| Objetivo |
Conteste estas preguntas con base en el fragmento de lectura sobre racismo ambiental y cambio climático:
(a) ¿En qué territorios se destaca especialmente la deforestación de la Amazonía bajo el gobierno de Bolsonaro?
(b) ¿Qué lugares de Brasil se señalan como terriblemente impactados por inundaciones en el año 2022?
(c) ¿Cómo se define el Norte Global?

| Fragmento de lectura |
────────────────────────────────────────
Una evidencia de ello es que el gobierno de Bolsonaro ha sido el que más ha deforestado la Amazonía hasta el momento, especialmente en Tierras Indígenas (TIs), fortaleciendo el mismo racismo ambiental que ha negado.
Responsabilidad del Norte Global
Si miras tu ciudad en este momento, ¿dónde están los basureros y vertederos? ¿Dónde están las peores tasas de contaminación del aire? ¿Dónde ocurren las inundaciones y los deslizamientos de tierra? ¿En qué área no hay saneamiento? ¿Y de qué color son las personas de estos territorios? Estas son, probablemente, las comunidades más expuestas a los impactos del cambio climático.
En el año 2022 se sintieron con fuerza una serie de injusticias en Brasil: Petrópolis, Angra dos Reis, Baixada Fluminense en Río de Janeiro y Recife fueron terriblemente impactadas por inundaciones, resultando en cientos de muertos y daños irreparables. A lo largo del año hubo ataques a comunidades indígenas como los Guajajara, Guarani Kaiowá y Pataxó causados por disputas territoriales con pistoleros y terratenientes. Se suma también la discusión sobre el Hito Temporal Indígena, un juicio central para el futuro de los pueblos originarios en Brasil porque legisla sobre el derecho más fundamental: la tierra.
Desde una perspectiva geopolítica, el Norte Global – es decir, los países de altos ingresos– ha contribuido enormemente al cambio climático debido a sus emisiones de gases de efecto invernadero.
Por otro lado, en el Sur Global – donde se encuentra América Latina – viven los principales afectados por la crisis climática. Por lo tanto, cuando miramos los cruces, este fenómeno funciona como una faceta más de la opresión del colonialismo, revelando patrones de impacto y la exclusión de personas de ciertos procesos y toma de decisiones, como sucede con pueblos indígenas, quilombolas, ribereños, mariscadores, mujeres negras, y personas de escasos recursos.
────────────────────────────────────────
| Listado proporcionado |

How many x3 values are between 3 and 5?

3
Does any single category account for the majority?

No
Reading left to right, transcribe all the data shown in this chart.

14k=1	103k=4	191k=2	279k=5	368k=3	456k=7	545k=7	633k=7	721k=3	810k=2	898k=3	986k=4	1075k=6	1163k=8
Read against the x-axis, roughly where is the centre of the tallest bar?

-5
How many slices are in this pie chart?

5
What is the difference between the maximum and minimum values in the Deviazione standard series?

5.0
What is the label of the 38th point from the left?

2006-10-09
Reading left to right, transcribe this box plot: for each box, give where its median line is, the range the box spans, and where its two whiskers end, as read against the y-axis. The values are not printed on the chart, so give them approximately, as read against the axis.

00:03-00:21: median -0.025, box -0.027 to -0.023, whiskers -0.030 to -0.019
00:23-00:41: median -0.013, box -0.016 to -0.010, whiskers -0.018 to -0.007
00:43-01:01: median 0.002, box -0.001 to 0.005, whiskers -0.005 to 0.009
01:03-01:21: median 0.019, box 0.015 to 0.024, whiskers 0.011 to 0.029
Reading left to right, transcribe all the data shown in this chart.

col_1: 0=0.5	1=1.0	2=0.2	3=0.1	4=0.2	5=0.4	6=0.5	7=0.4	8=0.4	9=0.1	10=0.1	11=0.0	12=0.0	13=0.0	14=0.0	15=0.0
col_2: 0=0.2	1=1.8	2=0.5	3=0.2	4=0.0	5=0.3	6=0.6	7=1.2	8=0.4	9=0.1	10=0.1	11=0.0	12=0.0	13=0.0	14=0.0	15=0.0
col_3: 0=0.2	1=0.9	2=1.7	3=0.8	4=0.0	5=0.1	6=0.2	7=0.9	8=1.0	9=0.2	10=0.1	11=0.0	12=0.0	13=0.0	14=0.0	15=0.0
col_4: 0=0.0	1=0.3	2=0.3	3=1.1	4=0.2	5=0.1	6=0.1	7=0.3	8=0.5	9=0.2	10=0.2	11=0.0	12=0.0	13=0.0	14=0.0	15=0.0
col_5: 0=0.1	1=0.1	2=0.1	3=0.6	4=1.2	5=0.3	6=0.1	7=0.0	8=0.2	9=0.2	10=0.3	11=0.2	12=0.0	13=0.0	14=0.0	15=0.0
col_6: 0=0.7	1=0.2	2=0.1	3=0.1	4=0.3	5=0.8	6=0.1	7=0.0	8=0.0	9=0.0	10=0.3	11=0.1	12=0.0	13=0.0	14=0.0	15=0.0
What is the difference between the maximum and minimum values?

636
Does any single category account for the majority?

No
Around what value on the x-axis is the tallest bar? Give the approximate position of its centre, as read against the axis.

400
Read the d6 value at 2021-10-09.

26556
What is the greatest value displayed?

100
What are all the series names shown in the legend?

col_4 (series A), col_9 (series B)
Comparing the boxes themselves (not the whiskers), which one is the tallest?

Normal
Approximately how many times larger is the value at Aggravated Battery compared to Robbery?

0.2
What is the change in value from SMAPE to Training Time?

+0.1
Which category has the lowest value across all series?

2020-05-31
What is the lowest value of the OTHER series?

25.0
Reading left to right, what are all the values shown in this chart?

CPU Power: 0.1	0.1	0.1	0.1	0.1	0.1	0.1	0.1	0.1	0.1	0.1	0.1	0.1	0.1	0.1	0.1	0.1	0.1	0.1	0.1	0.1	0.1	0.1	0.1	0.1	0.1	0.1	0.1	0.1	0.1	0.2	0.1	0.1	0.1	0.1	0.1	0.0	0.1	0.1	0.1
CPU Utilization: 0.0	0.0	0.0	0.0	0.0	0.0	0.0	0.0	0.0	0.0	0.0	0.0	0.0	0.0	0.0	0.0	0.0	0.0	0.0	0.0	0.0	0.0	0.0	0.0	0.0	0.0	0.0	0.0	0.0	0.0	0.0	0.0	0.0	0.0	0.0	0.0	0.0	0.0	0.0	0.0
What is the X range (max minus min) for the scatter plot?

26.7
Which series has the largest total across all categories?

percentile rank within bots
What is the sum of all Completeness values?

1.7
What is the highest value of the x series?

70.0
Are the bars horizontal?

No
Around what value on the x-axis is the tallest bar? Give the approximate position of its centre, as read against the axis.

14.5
────────────────────────────────────────
| Tarea resuelta |
(a) En Tierras Indígenas (TIs).
(b) Petrópolis, Angra dos Reis, Baixada Fluminense en Río de Janeiro y Recife.
(c) Como los países de altos ingresos.